I’ve been seeing a guy for about a month and we have a great time together. But he has a girlfriend he’s been with for two months. He keeps saying he’ll leave her for me and that he just needs to find the right time, as he wants to stay friends with her. Should I end it?
This problem appeared in Cosmopolitan.
This one is so short that it would be hard for anyone to give helpful advice that isn’t a quick knee-jerk reaction: Yes, leave him, but not because he won’t do what you ask quickly and obediently enough, but because you are damaging yourself by being with someone whose attention you feel you have to fight for. This is a power game, not an equal partnership.
You sound very young and perhaps you are looking for a quick, shart solution that will mean you need not have any thoughts or feelings on the subject of your relationship, an obvious impossibility. You blame the boy for the situation and you want someone else to fix it.
You seem to be inviting, asking someone to tell you to end this relationship. You say ‘we have a great time together’ rather than suggesting anything deeper. The relationship is extremely new, but you tell the reader that the ‘guy’ has been seeing someone else for slightly longer. When you say ‘he keeps saying he’ll leave her’ it seems that you have brought this up many times or that he has. ‘He just needs to find the right time’ sounds a bit wheedling on his part, as though you are pushing him to leave her.

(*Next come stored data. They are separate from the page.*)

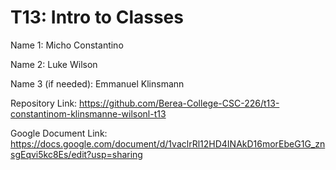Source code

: # T13: Intro to Classes

Name 1: Micho Constantino

Name 2: Luke Wilson

Name 3 (if needed): Emmanuel Klinsmann

Repository Link: https://github.com/Berea-College-CSC-226/t13-constantinom-klinsmanne-wilsonl-t13

Google Document Link: https://docs.google.com/document/d/1vaclrRl12HD4INAkD16morEbeG1G_znsgEqvi5kc8Es/edit?usp=sharing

You say ‘Should I end it?’ rather than saying ‘How should I talk to him about it?’ or ‘Should I stop seeing him until he leaves his other girlfriend?’ which strongly suggests that you can see only one solution and that you would rather end the relationship than tackle the obvious problems.
You say that he wants to stay friends with the other girl. I wonder how you would feel about that even if he does stop being her boyfriend? You seem to have chosen to start a relationship that does not sound very serious (‘great time’) with someone you know to be attached to someone else. The triumph over the girl sounds like the most important thing to you, not your actual relationship with the boy. Rather than focusing on whether or not this boy is going to do what you have pushed him into saying he’s going to do, or whether or not you should leave him, it might be a better idea to examine your own motivations.
Are you entering into a relationship with someone unavailable in some kind of reenactment? Was one or both of your parents always unavailable to you? Is it a masochistic tendency that makes you go into self-destructive situations in which you know you will get hurt? Or perhaps you intend to triumph over the other girl, to win someone else’s boyfriend and feel powerful as she is crushed (in your fantasy)? This would be an Oedipal issue, suggesting either that you might have sided with your father against your mother or that you would like to have done, but were crushed yourself.
Clearly this is wild conjecture as there isn’t much information to go on in your note, but you do seem to feel powerless and have a strong desire to feel powerful. It sounds as though your feelings are more to do with power and weakness than with looking at the real people involved, including yourself. Either you gain power by triumphing over the other girl or by leaving him and walking away. Neither course of action is likely to bring you comfort or satisfaction unless you are prepared to have a good look at what you yourself really want and need from an intimate relationship.